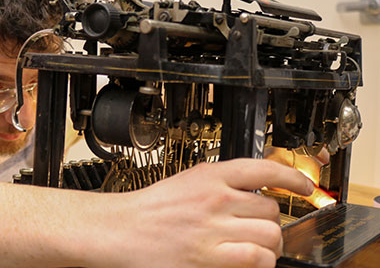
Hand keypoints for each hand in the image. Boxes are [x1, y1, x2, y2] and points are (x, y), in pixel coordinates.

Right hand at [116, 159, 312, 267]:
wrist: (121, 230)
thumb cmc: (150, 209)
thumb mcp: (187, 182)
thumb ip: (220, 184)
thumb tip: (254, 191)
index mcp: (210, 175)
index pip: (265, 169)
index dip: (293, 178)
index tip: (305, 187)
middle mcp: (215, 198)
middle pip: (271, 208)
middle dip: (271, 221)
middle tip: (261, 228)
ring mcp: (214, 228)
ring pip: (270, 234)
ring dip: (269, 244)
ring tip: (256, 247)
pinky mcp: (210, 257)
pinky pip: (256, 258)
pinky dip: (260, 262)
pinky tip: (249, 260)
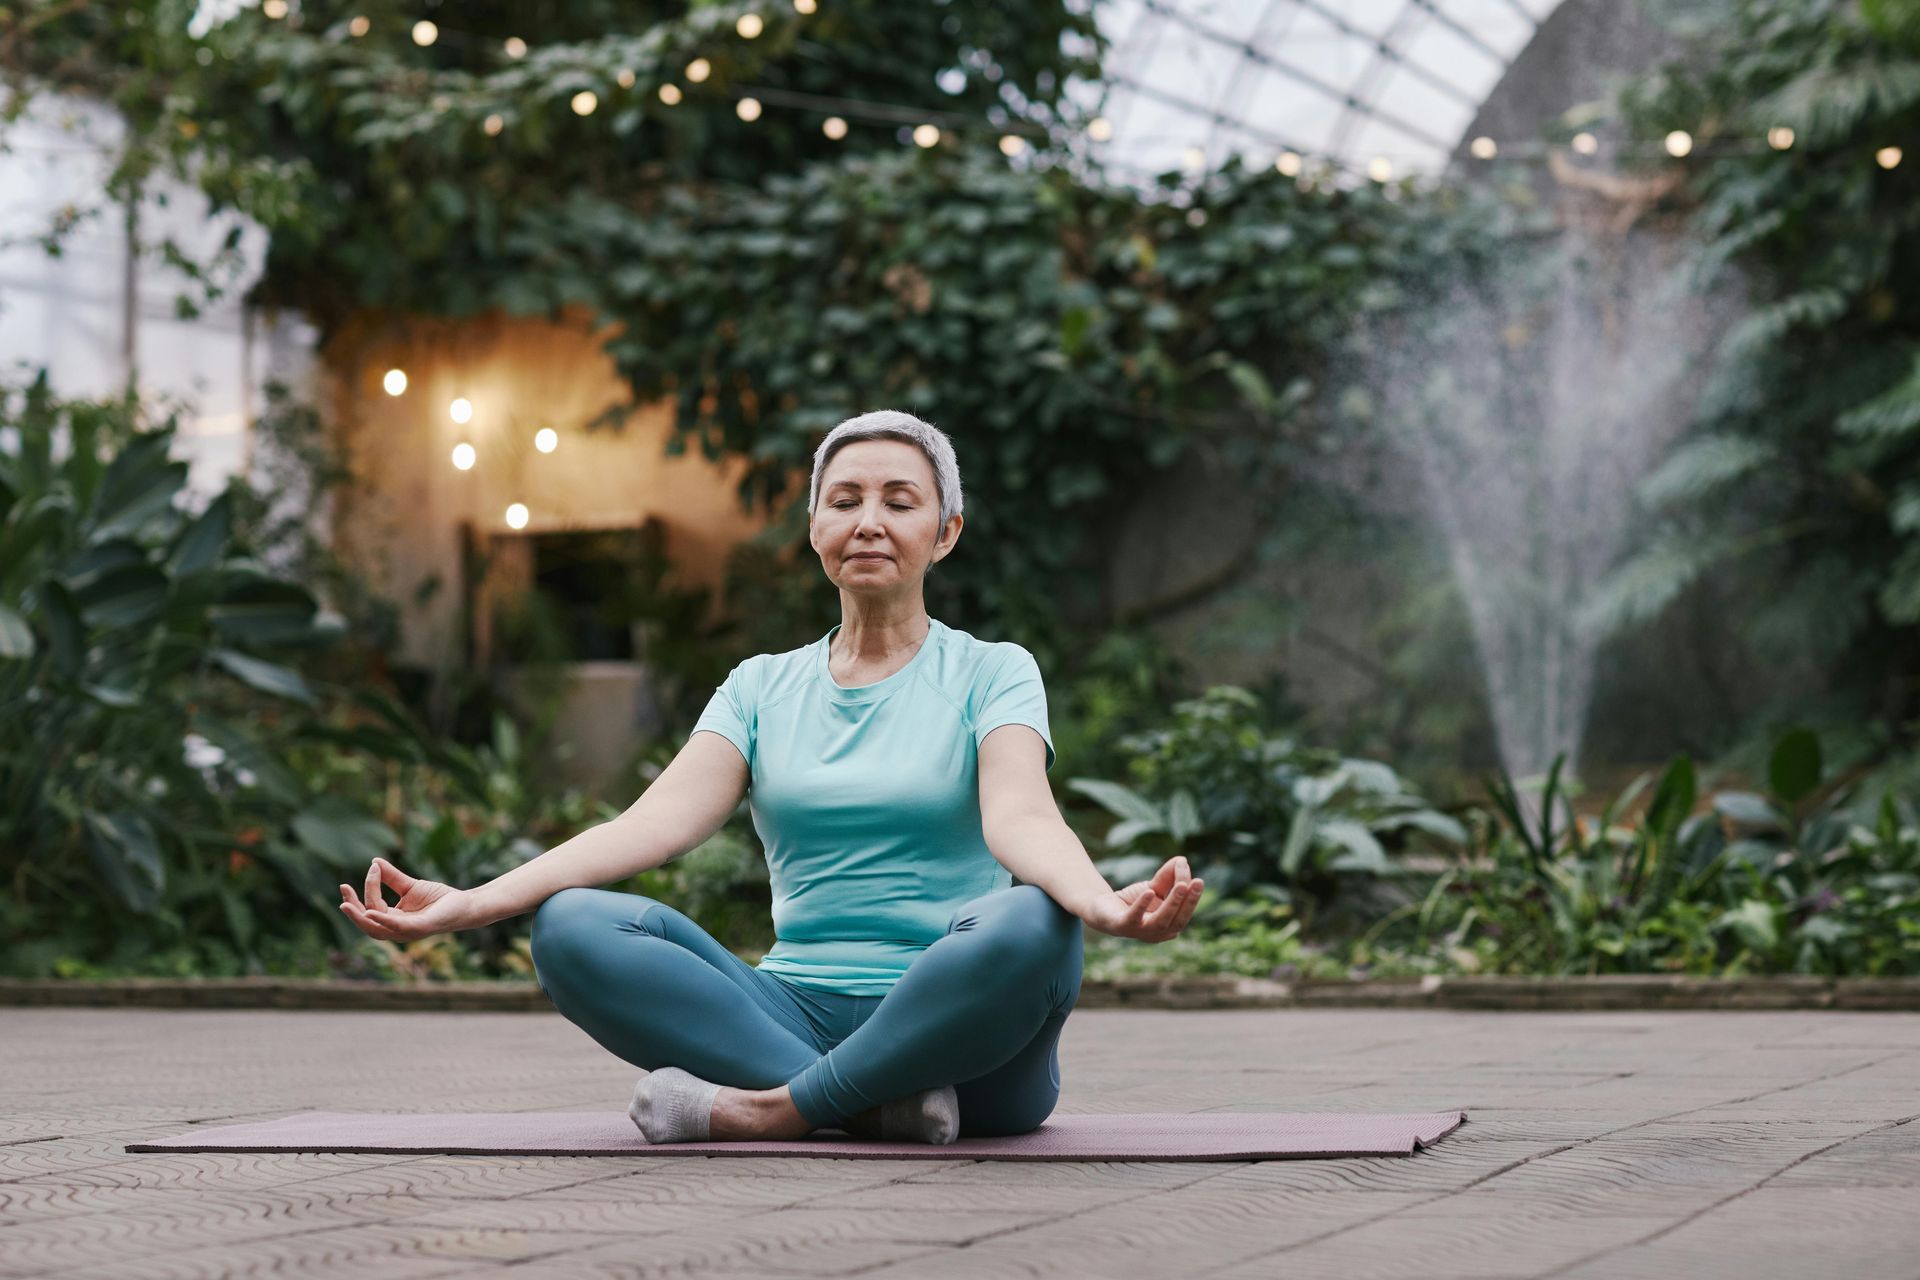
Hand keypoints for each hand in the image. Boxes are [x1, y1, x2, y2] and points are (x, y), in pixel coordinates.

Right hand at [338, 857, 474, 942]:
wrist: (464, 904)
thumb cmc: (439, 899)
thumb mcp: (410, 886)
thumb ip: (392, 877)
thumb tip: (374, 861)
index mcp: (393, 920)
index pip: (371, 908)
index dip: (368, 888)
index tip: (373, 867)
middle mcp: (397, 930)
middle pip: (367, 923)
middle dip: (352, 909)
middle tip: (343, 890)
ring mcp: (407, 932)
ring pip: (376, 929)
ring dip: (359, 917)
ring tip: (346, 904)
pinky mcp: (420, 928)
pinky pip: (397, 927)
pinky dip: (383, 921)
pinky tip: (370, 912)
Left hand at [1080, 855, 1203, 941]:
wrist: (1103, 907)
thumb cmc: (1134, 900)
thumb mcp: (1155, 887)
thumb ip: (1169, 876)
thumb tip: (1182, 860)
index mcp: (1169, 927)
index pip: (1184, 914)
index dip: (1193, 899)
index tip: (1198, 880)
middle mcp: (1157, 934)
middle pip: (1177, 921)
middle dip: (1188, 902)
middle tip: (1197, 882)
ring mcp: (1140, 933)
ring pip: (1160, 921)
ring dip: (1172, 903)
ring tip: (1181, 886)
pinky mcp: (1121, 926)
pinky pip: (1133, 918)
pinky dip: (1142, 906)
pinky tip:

+===+

## Work to be completed:
Send back, unchanged, every line of the records from the one with "thumb ip: (1169, 876)" through the last.

## Your solution:
thumb ip: (1169, 876)
thumb tip: (1182, 860)
index mcp: (1169, 927)
index pip: (1184, 914)
index dip: (1193, 899)
index tip: (1198, 880)
middle mcp: (1157, 934)
middle pip: (1177, 921)
middle dip: (1188, 902)
middle tip: (1197, 882)
ring mcp: (1140, 933)
ring pip: (1160, 921)
ring dip: (1172, 903)
ring tip: (1181, 886)
pinky mcp: (1121, 926)
pinky pip: (1133, 918)
pinky dip: (1142, 906)
pinky tip:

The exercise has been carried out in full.